Department of Health Policy, School of Health Management and Information Sciences, Iran University of Medical Sciences, Tehran, Iran.
Department of Health Management and Economics, Faculty of Health, Ilam University of Medical Sciences, Ilam, Iran.
Int J Surg. 2022 Sep;105:106820. doi: 10.1016/j.ijsu.2022.106820. Epub 2022 Aug 17.
Corona 2 virus (SARS-CoV-2) is known as the causative agent of COVID-19 disease; the World Health Organization (WHO) declared it an epidemic on March 11, 2020. The Joint Guidelines of the Centers for Disease Control and Prevention (CDC) and the WHO including social distancing, the use of face masks, emphasis on hand washing, quarantine, and using diagnosis tests have been used widely, but the value of diagnostic interventions to prevent the transmission of SARS-CoV-2 is unclear. We compared the economic evaluation of different laboratory diagnostic interventions with each other and also with implementing the conservative CDC & WHO guidelines.
Electronic searches were conducted on PubMed, Embase, Science Direct, Scopus, Cochrane Library, Web of Knowledge, NHSEED, NHS Health Technology assessment (CRD), and Cost-Effectiveness Analysis Registry databases. Related articles were reviewed from January 2020 to the end of November 2021.

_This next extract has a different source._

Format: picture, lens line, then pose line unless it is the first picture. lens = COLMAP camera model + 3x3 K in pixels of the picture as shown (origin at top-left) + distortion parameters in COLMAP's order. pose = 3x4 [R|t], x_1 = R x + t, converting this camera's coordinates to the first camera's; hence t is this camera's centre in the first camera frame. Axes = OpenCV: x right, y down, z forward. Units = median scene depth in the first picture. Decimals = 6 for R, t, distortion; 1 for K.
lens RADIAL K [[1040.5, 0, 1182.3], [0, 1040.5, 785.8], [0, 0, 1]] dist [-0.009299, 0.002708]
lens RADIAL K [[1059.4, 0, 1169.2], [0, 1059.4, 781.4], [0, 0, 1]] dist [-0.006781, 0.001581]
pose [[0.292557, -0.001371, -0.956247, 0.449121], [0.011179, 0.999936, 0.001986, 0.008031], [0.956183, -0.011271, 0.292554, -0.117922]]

Out of 1791 initial studies, 13 articles had the inclusion criteria. According to the Consolidated Health Economic Evaluation Reporting Standards (CHEERS) checklist, ten studies were of excellent quality, and the remaining two studies were of very good quality. Most studies were cost-effectiveness analysis studies. The entered studies had different time horizons. Diagnostic tests reviewed in the studies included real-time polymerase chain reaction (RT-PCR) test, immunoglobulin G (IgG) & Antigen, point of care tests. Although polymerase chain reaction (PCR) testing improves the quality of life and survival for patients with infected Covid-19 based on its greater effectiveness compared to standard protection protocols, due to the high cost of this intervention, it has been considered a cost-effective method in some countries.
Since most studies have been conducted in developed countries, it unquestionably does not make sense to extend these results to low-income and developing countries. Therefore further studies are required in low-income and developing countries to evaluate the cost-effectiveness of laboratory-based diagnostic methods (RT-PCR) of covid-19 in variable prevalence of infectious cases.
科罗娜 2 病毒(SARS-CoV-2)被认为是 COVID-19 疾病的病原体;世界卫生组织(WHO)于 2020 年 3 月 11 日宣布其为流行病。疾病控制与预防中心(CDC)和世界卫生组织(WHO)联合发布的指南包括保持社交距离、使用口罩、强调洗手、隔离和使用诊断检测,已被广泛使用,但诊断干预措施防止 SARS-CoV-2 传播的价值尚不清楚。我们比较了不同实验室诊断干预措施的经济评估结果,并与实施保守的 CDC 和 WHO 指南的结果进行了比较。
在 PubMed、Embase、Science Direct、Scopus、Cochrane Library、Web of Knowledge、NHSEED、NHS 健康技术评估(CRD)和成本效益分析登记数据库中进行了电子检索。从 2020 年 1 月到 2021 年 11 月底,对相关文章进行了综述。
在 1791 篇初始研究中,有 13 篇符合纳入标准。根据健康经济评估报告标准(CHEERS)清单,其中 10 项研究质量为优,其余 2 项研究质量为良。大多数研究为成本效益分析研究。所纳入的研究具有不同的时间范围。研究中审查的诊断检测包括实时聚合酶链反应(RT-PCR)检测、免疫球蛋白 G(IgG)和抗原、即时检测。尽管聚合酶链反应(PCR)检测由于其更高的有效性,相对于标准保护方案提高了感染 COVID-19 患者的生活质量和生存率,但由于这种干预措施的高成本,在一些国家被认为是一种具有成本效益的方法。
由于大多数研究都是在发达国家进行的,因此将这些结果推广到低收入和发展中国家是毫无意义的。因此,需要在低收入和发展中国家进一步研究,以评估基于实验室的 COVID-19 诊断方法(RT-PCR)在不同传染性病例患病率下的成本效益。